There’s hearings starting today for new legislation that could have dire consequences for the internet, and it’s likely to pass rather quickly if no one objects. The short version is that it gives the government broad and ambiguously defined power to block access to and bring lawsuits against any site containing or linking to copyrighted material, as well as forcing advertisers (the lifeblood that makes most of the ‘free’ webcomics and blogs and whatnot possible) to cancel their funding. From a distance that might not sound so bad, but in applications this act’s flaws are numerous.
This goes much farther than just stopping people from torrenting bootleg movies or sharing albums (both of which copyright holders already can, should, and have successfully sued for). Remember, any site that contains or links to copyrighted material would be a target under this law. No more startup blogs writing game reviews. No more showing people that cool AMV you made/found. No more protest videos set to kickin’ 70’s rock music.
Youtube. Facebook. Wikipedia. All information sources for millions in America and billions worldwide. All containing copyrighted material. All likely to be sorely thrashed if this law passes.
‘That’s a worst case scenario’, you might say. ‘Surely they won’t be irresponsible with this power’, perhaps. I’d like to live in that world, but the truth of it is that the entertainment industry generally react to the perceived threat of the internet with all the patience and restraint of a honey badger. Sadly, like most new weapons folks try to build against piracy it will primarily be wielded against folks who do little or no harm to the industry, and even those who help it by maintaining public awareness of classic games and movies and music and whatnot. Nerd nostalgia tributes for the legends of old is great kindling to get everyone fired up when they put out re-releases and reboots and remixes all that jazz.

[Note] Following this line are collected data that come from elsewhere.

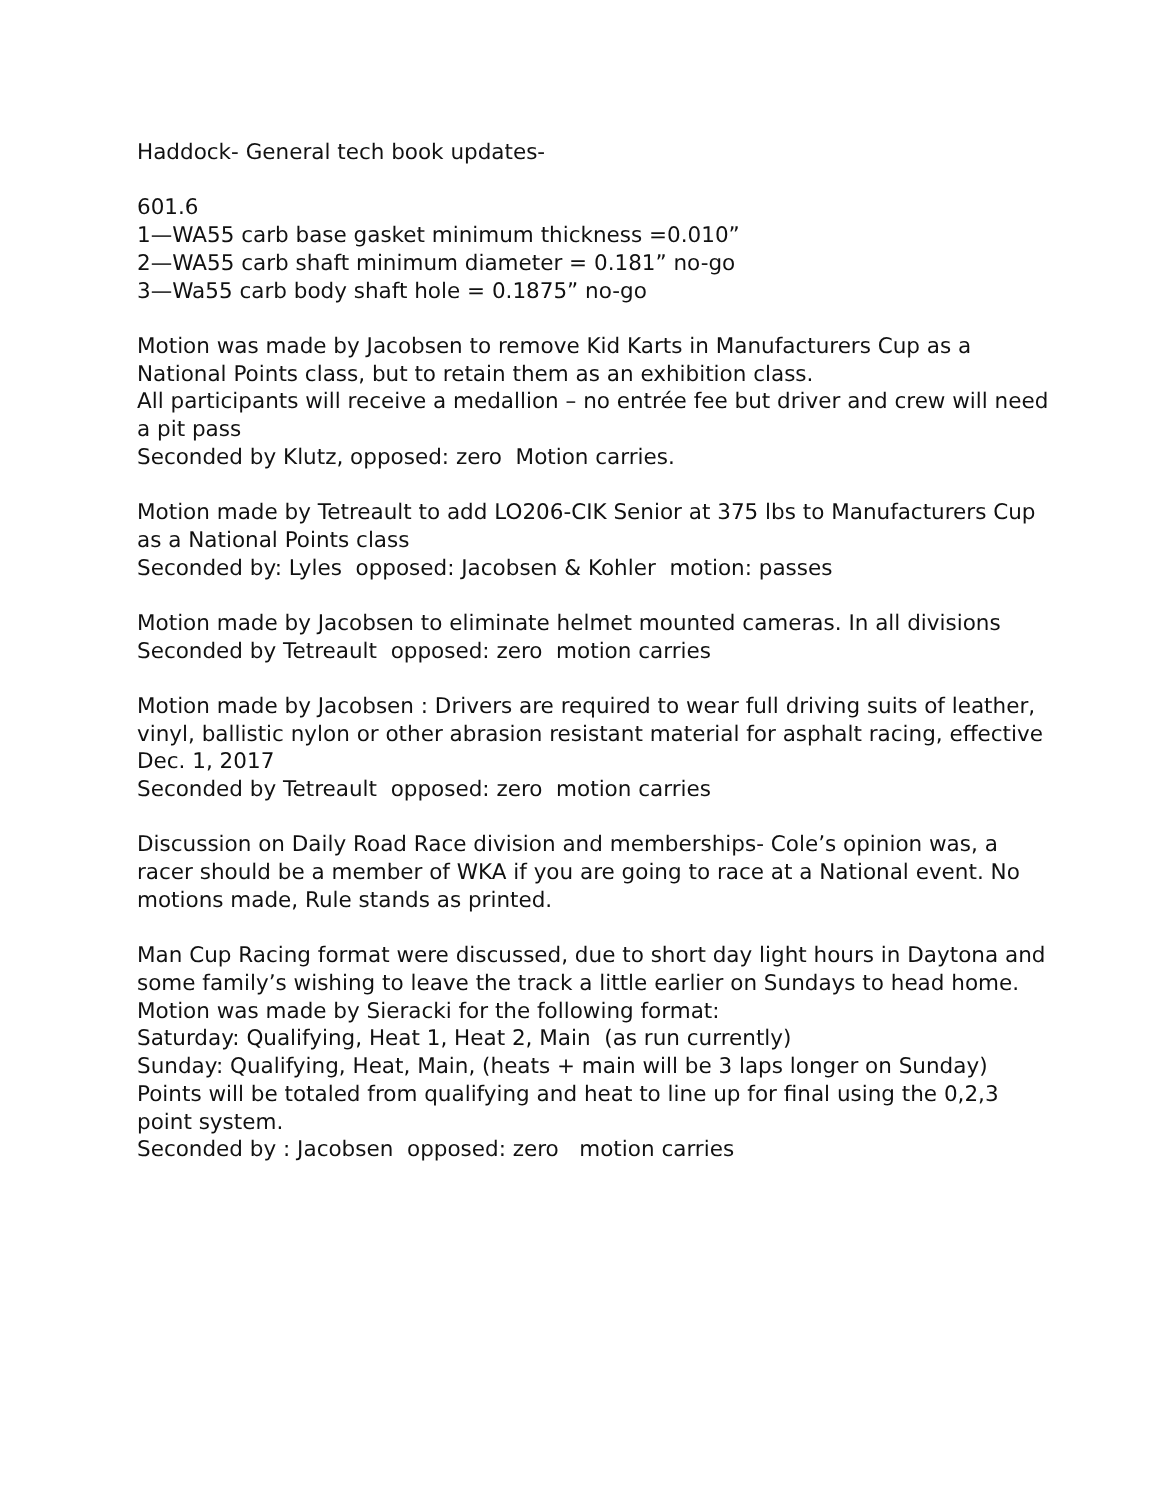Haddock- General tech book updates-
601.6
1—WA55 carb base gasket minimum thickness =0.010”
2—WA55 carb shaft minimum diameter = 0.181” no-go
3—Wa55 carb body shaft hole = 0.1875” no-go
Motion was made by Jacobsen to remove Kid Karts in Manufacturers Cup as a National Points class, but to retain them as an exhibition class.
All participants will receive a medallion – no entrée fee but driver and crew will need a pit pass
Seconded by Klutz, opposed: zero Motion carries.
Motion made by Tetreault to add LO206-CIK Senior at 375 lbs to Manufacturers Cup as a National Points class
Seconded by: Lyles opposed: Jacobsen & Kohler motion: passes
Motion made by Jacobsen to eliminate helmet mounted cameras. In all divisions
Seconded by Tetreault opposed: zero motion carries
Motion made by Jacobsen : Drivers are required to wear full driving suits of leather, vinyl, ballistic nylon or other abrasion resistant material for asphalt racing, effective Dec. 1, 2017
Seconded by Tetreault opposed: zero motion carries
Discussion on Daily Road Race division and memberships- Cole’s opinion was, a racer should be a member of WKA if you are going to race at a National event. No motions made, Rule stands as printed.
Man Cup Racing format were discussed, due to short day light hours in Daytona and some family’s wishing to leave the track a little earlier on Sundays to head home.
Motion was made by Sieracki for the following format:
Saturday: Qualifying, Heat 1, Heat 2, Main (as run currently)
Sunday: Qualifying, Heat, Main, (heats + main will be 3 laps longer on Sunday)
Points will be totaled from qualifying and heat to line up for final using the 0,2,3 point system.
Seconded by : Jacobsen opposed: zero motion carries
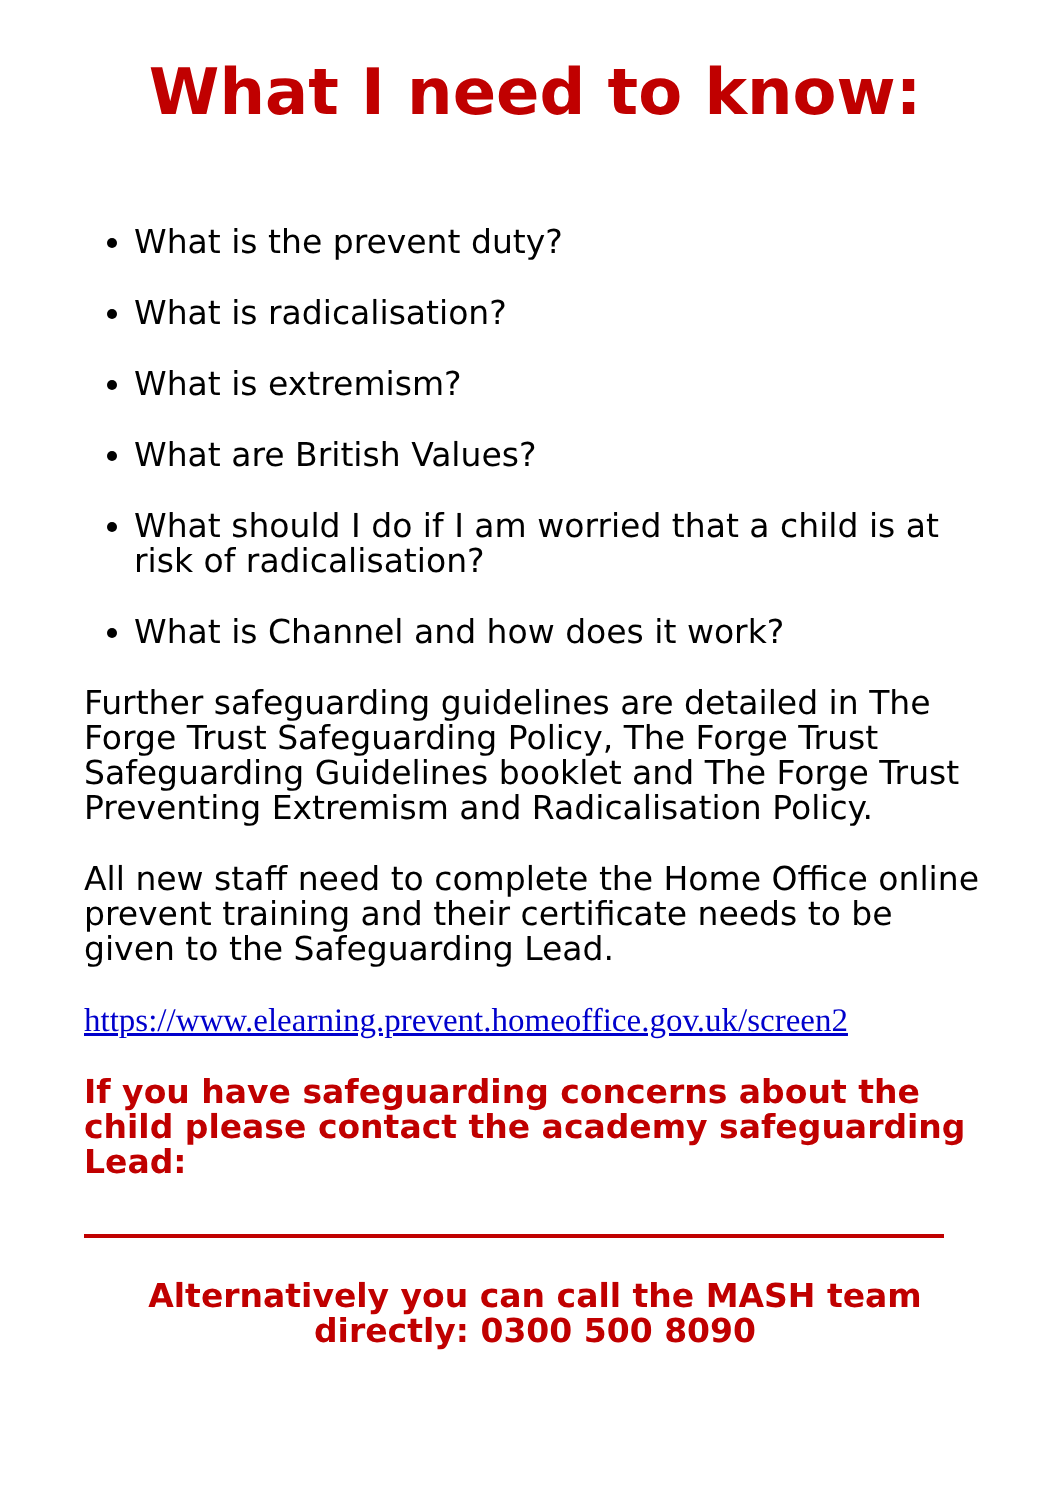What I need to know:
What is the prevent duty?
What is radicalisation?
What is extremism?
What are British Values?
What should I do if I am worried that a child is at risk of radicalisation?
What is Channel and how does it work?
Further safeguarding guidelines are detailed in The Forge Trust Safeguarding Policy, The Forge Trust Safeguarding Guidelines booklet and The Forge Trust Preventing Extremism and Radicalisation Policy.
All new staff need to complete the Home Office online prevent training and their certificate needs to be given to the Safeguarding Lead.
https://www.elearning.prevent.homeoffice.gov.uk/screen2
If you have safeguarding concerns about the child please contact the academy safeguarding Lead:
Alternatively you can call the MASH team directly: 0300 500 8090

So in conclusion, this is one of those laws that could do a lot more harm than good. It’s not the first and it won’t be the last; you may have noticed everyone and their uncle wants to legislate the internet now. I think the next few years are going to be critical to what shape online communication will take in the future. Legal precedent is a powerful tool; if this passes we’ll see a lot more me-too legislation come up in its wake. I’d like to see more successful strides against piracy, but not if it means strangling the internet in its crib. The idea of a worldwide communication network that allows people to communicate and share ideas with folks they may have never met in their lifetime used to be something of pure science fiction. Today I don’t think it’s much of a stretch to say it may be mankind’s most important, far-reaching, world-changing invention to date. We’re more aware today than ever before of the political, economic, and environmental shape of our world, and we can still do better. We can’t stop now.